That's why Davido's module uses XS and C++. An optimised Perl implementation would have a challenge to re-invent the processor in some ways, whereas in C++, structs can be used to map one datatype over another without any conversion, bit-shifting or reassignment making it easier to simulate a 2^N bit machine, where N is arbitrary.
I think you've missed the point. You said it would be more space efficient to use a bit array vs. a hash. That's right if your inputs are small, as a bit array (in Perl or C) takes only only N bits (N being the max entry), vs. a hash which in Perl is quite large per entry.

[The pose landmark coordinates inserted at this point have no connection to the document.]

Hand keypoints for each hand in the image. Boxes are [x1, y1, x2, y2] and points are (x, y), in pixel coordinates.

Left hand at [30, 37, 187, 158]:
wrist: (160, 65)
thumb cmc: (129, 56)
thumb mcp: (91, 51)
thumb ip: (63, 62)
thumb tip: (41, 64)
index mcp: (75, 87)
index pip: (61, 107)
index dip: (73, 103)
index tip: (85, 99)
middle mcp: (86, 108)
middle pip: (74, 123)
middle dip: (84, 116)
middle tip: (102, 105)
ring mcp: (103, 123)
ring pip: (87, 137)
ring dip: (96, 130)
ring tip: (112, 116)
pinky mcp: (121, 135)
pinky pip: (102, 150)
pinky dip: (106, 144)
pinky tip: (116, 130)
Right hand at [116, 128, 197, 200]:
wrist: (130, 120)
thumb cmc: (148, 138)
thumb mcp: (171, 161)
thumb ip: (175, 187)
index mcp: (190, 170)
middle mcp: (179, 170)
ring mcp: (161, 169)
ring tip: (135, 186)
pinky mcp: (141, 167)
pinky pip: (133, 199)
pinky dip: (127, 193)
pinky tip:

Storing the result of every prime below 10M takes about 67MB as a hash, while only 1.5MB as a bit array (could be even less with some optimizations). But if I store the result of 10k random 32-bit numbers, then the hash wins by a huge amount.
My example was 1e18. This one entry now takes 1e18 bits to store just the single result. You can't do that, whether it is C or C++ or Perl. You need a different way to think about it. Your first solution is also a non-starter, as you certainly don't want to generate or store the 2.47e16 primes under that value. Unfortunately Math::Prime::FastSieve doesn't work at these large sizes, while Math::Prime::XS and Math::Prime::Util (ntheory) do.
Primality is not the same problem as prime generation.